TO-DO ITEM A
From the rows below, lay out the stretch from the line containing "Growth Rate" through the line containing "ail Jalapeno" as a JSON list of strings, one string per line, with blank lines skipped and the pictures left out.

══ PASSAGE PROVIDED ══

The score, when necessary, is by English percussionist Ray Cooper, who had worked on the music of Gilliam’s films in various capacities since TIME BANDITS. According to Gilliam, Cooper’s cues are “not written; they’re created by hitting things, making noises, playing, and then combining it all.”
In 1996, Gilliam’s usual composer Michael Kamen had composed an Olympics closing ceremony song called “On Wings of Victory,” performed by Atlanta Symphony Youth Orchestra featuring the Japanese guitarist Tomoyasu Hotei…
…so maybe that’s the connection that explains how Hotei (the star of SAMURAI FICTION) ended up providing some psychedelic fuzz for Cooper’s score here. He can be heard on tracks #6, #12 and #14 on the soundtrack CD – “A Drug Score-Part 1 (Acid Spill),” “A Drug Score-Part 2 (Adrenocrhrome, the Devil’s Dance)” and “A Drug Score-Part 3 (Flashbacks). I just want to mention Hotei because he became a little more relevant to our lives about five years later when Quentin Tarantino made us aware of one of his songs:
https://youtu.be/rzfv5WdVr2c
The excellent adaptation is credited to Gilliam & Tony Grisoni (BROTHERS OF THE HEAD, RED RIDING) and Alex Cox (REPO MAN) & Tod Davies (THREE BUSINESSMEN). Gilliam, who had completely thrown out the Cox/Davies script developed for Cox to direct, quit the WGA in protest of the credit. I highly recommend the documentary BREAKFAST WITH HUNTER for incredible footage of real live creative differences between Thompson and Cox. The writer seems like a very difficult person to work with, and the director seems unaware of how much he’s rubbing him the wrong way by trying to sell him on using animated sequences in the movie. The director of the documentary says he was genuinely worried that Cox was going to get shot.
It was not always clear that Fear and Loathing could be made into a movie at all, much less a good one. Many filmmakers (including Martin Scorsese and Oliver Stone) had tried since the ’70s, with star pairings including Jack Nicholson & Marlon Brando and Dan Aykroyd & John Belushi. When Thompson optioned the rights to his obituary of Oscar Zeta Acosta (the inspiration for Dr. Gonzo) he assumed it wouldn’t really get made, but in 1980 it became WHERE THE BUFFALO ROAM starring Bill Murray and Peter Boyle as Thompson and Acosta. It went over poorly, especially with Thompson, though he thought Murray (who he had tied to a chair and thrown into a swimming pool during production) was good in it. Murray got so into living as Hunter that his Saturday Night Live castmates said he hadn’t dropped it when he came back for the next season.

═══
══ DATA FOR REVIEW ══

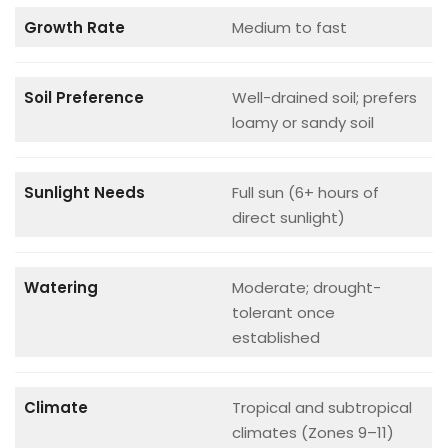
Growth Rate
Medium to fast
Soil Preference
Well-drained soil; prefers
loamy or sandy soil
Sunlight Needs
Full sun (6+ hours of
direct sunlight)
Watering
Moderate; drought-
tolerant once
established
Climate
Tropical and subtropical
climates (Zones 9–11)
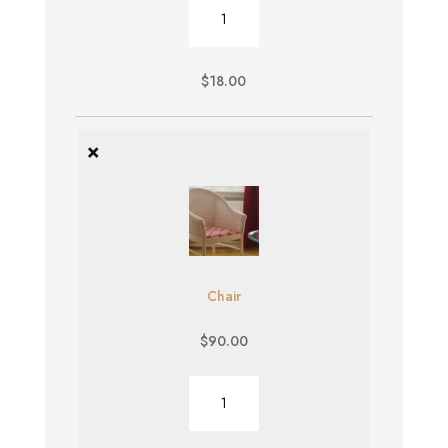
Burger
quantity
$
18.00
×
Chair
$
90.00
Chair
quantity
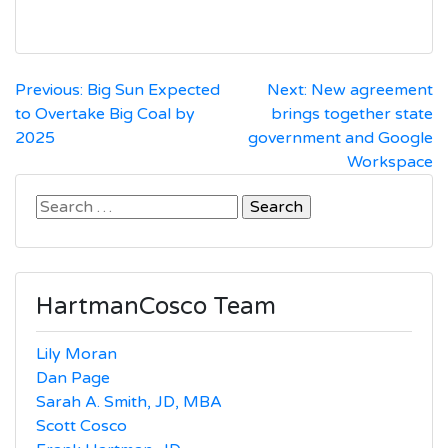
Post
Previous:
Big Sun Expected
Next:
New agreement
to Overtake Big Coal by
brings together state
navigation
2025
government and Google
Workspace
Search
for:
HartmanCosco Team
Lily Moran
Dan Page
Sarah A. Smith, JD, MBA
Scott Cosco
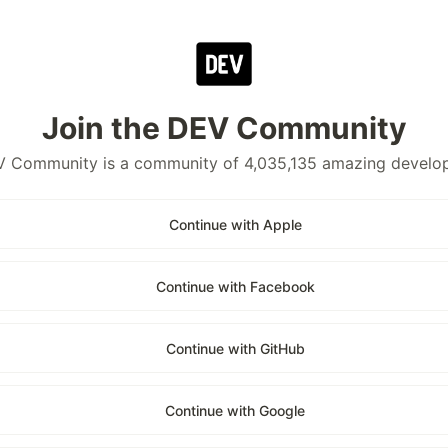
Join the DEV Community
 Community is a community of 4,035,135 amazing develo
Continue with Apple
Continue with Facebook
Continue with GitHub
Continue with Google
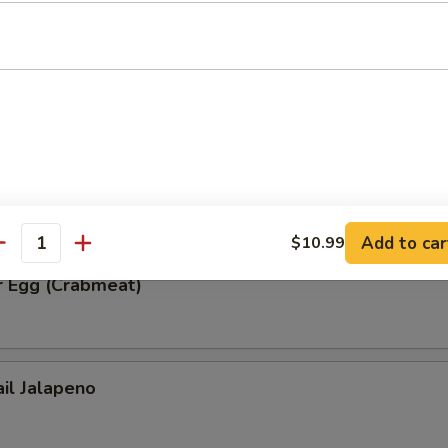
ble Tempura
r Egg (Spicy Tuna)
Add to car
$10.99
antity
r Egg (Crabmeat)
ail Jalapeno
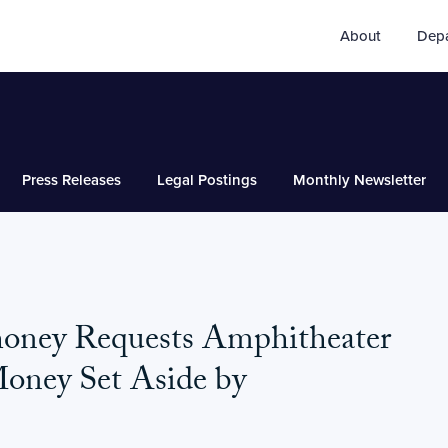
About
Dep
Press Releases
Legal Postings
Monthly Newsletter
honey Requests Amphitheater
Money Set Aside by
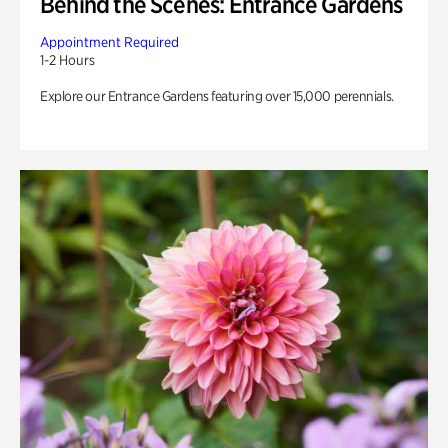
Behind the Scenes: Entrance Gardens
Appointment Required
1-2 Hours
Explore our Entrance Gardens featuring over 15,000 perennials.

═══
══ DATA FOR REVIEW ══

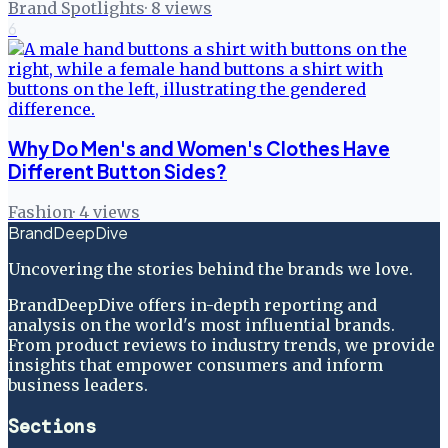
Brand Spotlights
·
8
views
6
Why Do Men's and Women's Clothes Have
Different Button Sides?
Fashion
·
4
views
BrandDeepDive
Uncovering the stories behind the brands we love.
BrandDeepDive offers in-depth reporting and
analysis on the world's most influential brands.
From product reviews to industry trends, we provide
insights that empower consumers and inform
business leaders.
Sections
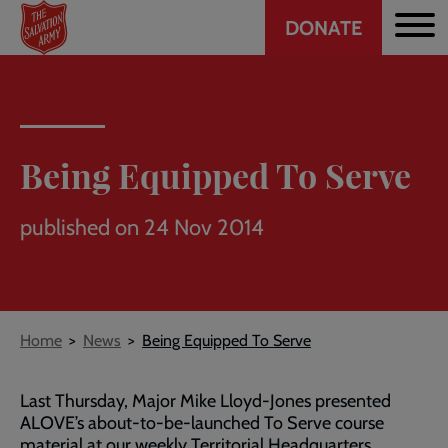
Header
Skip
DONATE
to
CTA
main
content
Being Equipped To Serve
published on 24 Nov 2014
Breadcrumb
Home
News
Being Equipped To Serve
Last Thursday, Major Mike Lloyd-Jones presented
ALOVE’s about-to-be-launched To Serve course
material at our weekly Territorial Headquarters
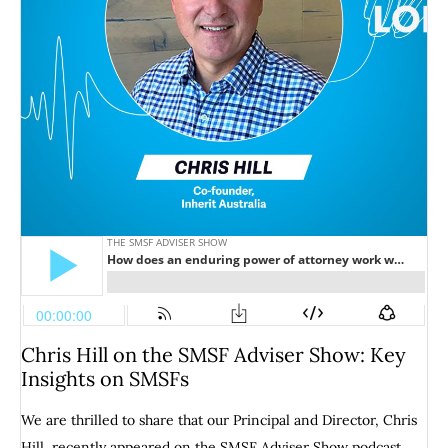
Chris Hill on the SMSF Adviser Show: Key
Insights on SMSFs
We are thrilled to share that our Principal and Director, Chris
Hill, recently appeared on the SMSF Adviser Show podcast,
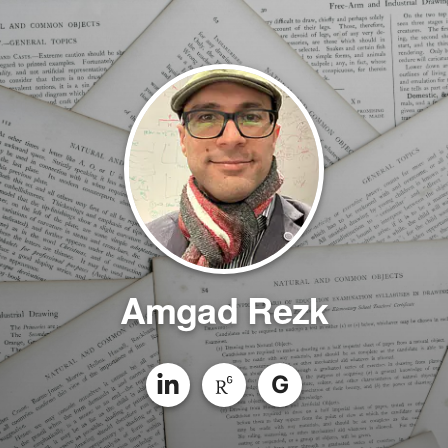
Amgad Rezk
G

═══

TO-DO ITEM B
According to the film review, who starred as Thompson and Acosta in WHERE THE BUFFALO ROAM?

SOLUTION A
[
  "Growth Rate",
  "Medium to fast",
  "Soil Preference",
  "Well-drained soil; prefers",
  "loamy or sandy soil",
  "Sunlight Needs",
  "Full sun (6+ hours of",
  "direct sunlight)",
  "Watering",
  "Moderate; drought-",
  "tolerant once",
  "established",
  "Climate",
  "Tropical and subtropical",
  "climates (Zones 9–11)",
  "Burger",
  "quantity",
  "$",
  "18.00",
  "×",
  "Chair",
  "$",
  "90.00",
  "Chair",
  "quantity",
  "Post",
  "Previous:",
  "Big Sun Expected",
  "Next:",
  "New agreement",
  "to Overtake Big Coal by",
  "brings together state",
  "navigation",
  "2025",
  "government and Google",
  "Workspace",
  "Search",
  "for:",
  "HartmanCosco Team",
  "Lily Moran",
  "Dan Page",
  "Sarah A. Smith, JD, MBA",
  "Scott Cosco",
  "Join the DEV Community",
  " Community is a community of 4,035,135 amazing develo",
  "Continue with Apple",
  "Continue with Facebook",
  "Continue with GitHub",
  "Continue with Google",
  "ble Tempura",
  "r Egg (Spicy Tuna)",
  "Add to car",
  "$10.99",
  "antity",
  "r Egg (Crabmeat)",
  "ail Jalapeno"
]

SOLUTION B
Bill Murray and Peter Boyle